◆ **TASK TO COMPLETE**
Please repeat word for word the part of the passage below on the CLPD annual meeting that runs between "The Campaign for" and "as pressure groups).", inclusive.

◆ **TEXT PASSAGE**
▼
The Campaign for Labour Party Democracy (CLPD) held its Annual General Meeting, its fortieth, last Saturday at Conway Hall in central London. Coming up to 40 – it was actually founded later in the year – it may now be the oldest pressure group operating within the Labour Party (though there are some older affiliated organisations some of which, like the Socialist Health Association and the Socialist education Association, started as pressure groups).

The highest attendance at an AGM for some years, and a considerable increase in younger members, meant that whilst there were speeches and tributes commemorating the anniversary, there was much discussion and debate on the way forward for the Left in the Labour Party.

Kelvin Hopkins MP opened the meeting paying tribute to CLPD and declared that the organisation had saved the soul of the Party. He particularly credited Vladimir and Vera Derer, founder members whose home served as CLPD’s offices for most of those 40 years, for all their commitment and hard work over the years and to the continuing work of Pete Willsman, CLPD secretary, the only person to have served on all four of the Labour Party’s four national bodies (NEC, NCC, NPF & CAC*) over a period of thirty years. Kelvin also acknowledged the role of CLPD in the recent leadership election where CLPD called for a second preference vote for Ed Miliband. Given the closeness of the result, CLPD’s call may have been decisive.

Pete Willsman reported that seven of CLPD’s model rule changes were on the agenda for the 2013 party conference. These include calls for a rolling policy programme, leaders of Labour Groups on councils to be elected by LP members via an electoral college and tougher triggers for re-selection of MPs and elected Mayors. At the 2012 conference CLPD had played a significant role in three resolutions debated on the NHS, housing and the railways. The daily Campaign Briefing (known as the Yellow Pages) handed out each day at conference had now reached its fiftieth year having been taken over by CLPD some years after it commenced, and had been edited for 30 years until this year by membership registrar Andrew Fenyo.

The meeting heard how local campaign forums, introduced to replace the previous party structures at district, county and borough levels as part of Refounding Labour, were in many places being used to exclude trade unions and party activists and eliminate accountability. However, in other paces this had been avoided and the local government discussion focussed on different ways of involving party members in local party manifestos and electing their leaders.

Young Labour and young members in CLPD were discussed. Left successes in recent elections in Young Labour were reported as well the continuing lack of internal democracy. Two rule changes agreed created two new positions on the CLPD executive for young members and lower subscription rates.

Christine Shawcroft (a member of the party’s national executive committee) reported on its meetings and those of the national policy forum (NPF) reports. Christine encouraged members to have more input into the NPF. The November NEC had discussed the problems of getting card votes at conference. Christine said whilst there were some good trade union delegates on the NEC, some actually voted against their unions’ own polices on occasion.

In the afternoon session, Jon Lansman (NPF organiser and editor of Yellow Pages) read out an entertaining message from former MP and longstanding CLPD member Chris Mullin, and Jon gave his own reflections on CLPD which he joined in 1977. Both Chris and Jon also paid tribute to the Derers.
▲
◆ **EXCERPTED RECORDS**
▼
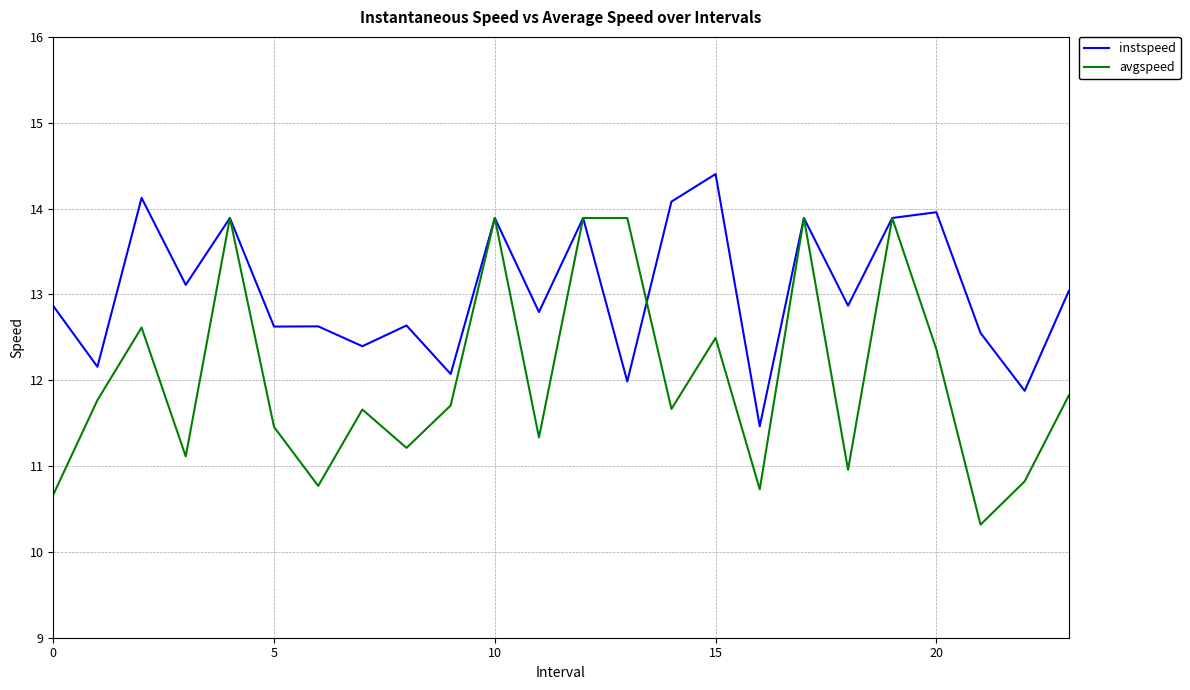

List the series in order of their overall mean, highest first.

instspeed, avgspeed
▲
▼
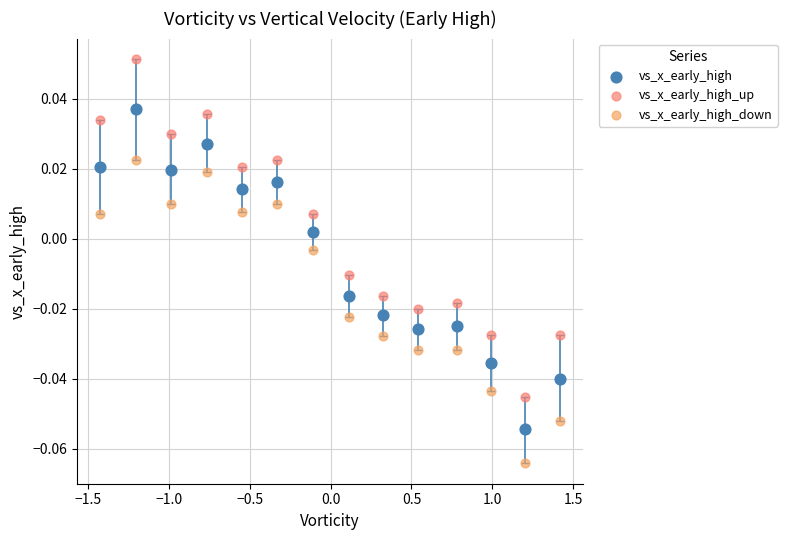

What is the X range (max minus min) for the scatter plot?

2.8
▲
▼
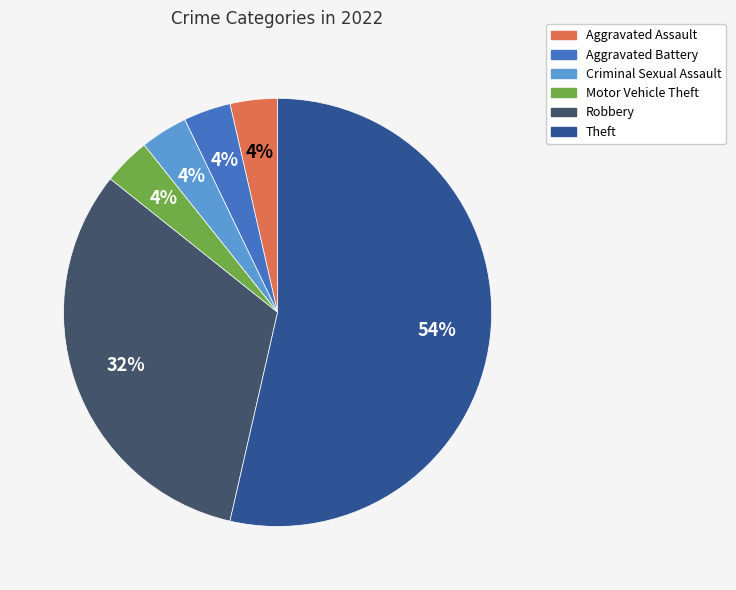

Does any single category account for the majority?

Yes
▲
◆ **FINAL ANSWER**
The Campaign for Labour Party Democracy (CLPD) held its Annual General Meeting, its fortieth, last Saturday at Conway Hall in central London. Coming up to 40 – it was actually founded later in the year – it may now be the oldest pressure group operating within the Labour Party (though there are some older affiliated organisations some of which, like the Socialist Health Association and the Socialist education Association, started as pressure groups).